The Deanston Scottish Crime Book of the year
Bloody Scotland Crime Writing Festival and Deanston Distillery are delighted to announce the shortlist for the third annual Deanston Scottish Crime Book of the Year.
The award, which recognises excellence in Scottish crime writing, includes a prize of £1000 and nation-wide promotion in Waterstone’s, will be announced at a gala event on Saturday 20 September as part of the Bloody Scotland Crime Writing Festival. The previous winners are Malcolm Mackay with How A Gunman Says Goodbye in 2013 and Charles Cumming with A Foreign Country in 2012.
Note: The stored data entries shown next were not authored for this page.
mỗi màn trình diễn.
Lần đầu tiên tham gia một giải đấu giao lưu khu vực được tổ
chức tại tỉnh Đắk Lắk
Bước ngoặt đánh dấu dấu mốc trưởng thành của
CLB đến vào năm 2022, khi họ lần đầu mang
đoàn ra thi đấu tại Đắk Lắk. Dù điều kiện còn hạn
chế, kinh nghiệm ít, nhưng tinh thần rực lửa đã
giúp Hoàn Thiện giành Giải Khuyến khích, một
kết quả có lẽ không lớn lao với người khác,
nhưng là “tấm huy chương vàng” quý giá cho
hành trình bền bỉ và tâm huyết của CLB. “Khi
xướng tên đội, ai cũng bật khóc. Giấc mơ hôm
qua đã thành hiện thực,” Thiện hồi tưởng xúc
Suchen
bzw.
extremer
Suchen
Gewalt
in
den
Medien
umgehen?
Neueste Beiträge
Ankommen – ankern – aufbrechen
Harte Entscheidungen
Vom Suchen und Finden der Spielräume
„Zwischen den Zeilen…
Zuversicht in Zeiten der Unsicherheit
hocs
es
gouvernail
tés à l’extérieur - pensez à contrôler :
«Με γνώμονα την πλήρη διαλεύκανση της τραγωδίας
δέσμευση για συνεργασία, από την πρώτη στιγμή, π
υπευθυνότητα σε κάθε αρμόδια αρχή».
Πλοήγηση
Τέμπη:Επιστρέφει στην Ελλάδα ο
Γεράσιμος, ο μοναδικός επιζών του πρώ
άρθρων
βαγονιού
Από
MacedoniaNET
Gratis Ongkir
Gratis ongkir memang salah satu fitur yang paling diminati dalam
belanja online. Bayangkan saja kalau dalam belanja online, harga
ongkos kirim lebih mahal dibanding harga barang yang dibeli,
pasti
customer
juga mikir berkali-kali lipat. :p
The shortlist, which was chosen by a panel of readers from a longlist of 49 books, is as follows:
- Chris Brookmyre, Flesh Wounds
- Neil Broadfoot, Falling Fast
- Natalie Haynes, The Amber Fury
- Peter May, Entry Island
- Louise Welsh, A Lovely Way To Burn
- Nicola White, In The Rosary Garden
Magnus Linklater, journalist and former newspaper editor; Angie Crawford, Scottish Buyer, Waterstones, and Jenny Niven, Portfolio Manager for Literature, Creative Scotland, form the 2014 Deanston panel of judges.
Dom Hastings, Festival Manager, Bloody Scotland, said:
“We are delighted to be working with Deanston again on what is increasingly one of the most prestigious prizes on the Scottish literary scene – and especially given that the lineup this year is so strong. Christopher Brookmyre, Peter May and Louise Welsh are well known to both Scottish and international audiences, but it’s great to be able to welcome Natalie Haynes, known for her work in television and comedy rather than writing, with her first novel, and brand new writers Neil Broadfoot and Nicola White. They’ve all written fantastic books, which take a variety of approaches to the whodunnit structure, whether they’re experimenting with form and darker tones, trying to get inside the mind of a disturbed teenager, creating a dystopian plague-ridden London, examining the murky underworld beneath Edinburgh’s political sheen, imagining reincarnation around the Highland Clearances or exploring the restrictions of convent school life. The strength and diversity of this year’s shortlist proves that Scottish crime writing is still burgeoning and pushing boundaries, whilst enthralling readers.”
Peter Semple, Retail and Facilities Manager at Deanston Distillery said:
“We are very proud to be involved with Bloody Scotland for the second year running. Our distillery thrives on the reputation of Scotland’s colourful history and this is a fitting partnership given Deanston’s connection with Scotland’s bloody past. It has been said that the infamous Burke and Hare’s accomplice, Helen McDougal, was spotted by a group of workers at Deanston Cotton Mills and taken down by an angry mob. Not only do we have a great historical connection, but our support for Bloody Scotland is also down to the calibre of entries the festival attracts each year, and this year’s shortlist is no different. We’re looking forward to finding out who will be awarded the coveted title of The Deanston Scottish Crime Book of the Year.”
Neil Broadfoot - “Being shortlisted for the Deanston is an absolute honour – and totally surreal. The crime-writing scene is bursting with incredible talent and great people at the moment, and to be plucked from all those superb writers to be shortlisted for the Book of the Year Award along with some of the biggest names in the business is a humbling experience. I’ve been a fan of Bloody Scotland as a reader since the festival began, so to be here now on the shortlist is just fantastic. Bloody brilliant, in fact!”
Chris Brookmyre - “It is an almighty validation to see Flesh Wounds on this shortlist. I believe that it is the most accomplished novel I have written, so having won plaudits for my earlier humorous work, it is particularly heartening to have the greater maturity and complexity of my more recent writing recognised.”
Natalie Haynes - “I’m thrilled that Amber Fury has made the Deanston shortlist. This book is - aside from being a psychological thriller - my love letter to Edinburgh. When I was writing it, I hoped very much that Scottish readers would see it as one of their own. I couldn’t be more proud or delighted.”
Peter May - “I’m honoured to be on the shortlist for the Deanston Scottish Crime Book prize which, in its third year is going from strength to strength.”
Louise Welsh - “I'm surprised and delighted to be nominated for the Deanston Scottish Crime Book of the Year Award, it's lovely to be part of an award that celebrates crime fiction in Scotland.”
Nicola White - “I’ve lived in Scotland for thirty years but today I’m feeling freshly adopted. It’s a huge honour to be nominated for the Deanston Prize with my first book, particularly among such talented company and given the mighty strengths of Scottish crime writing now.”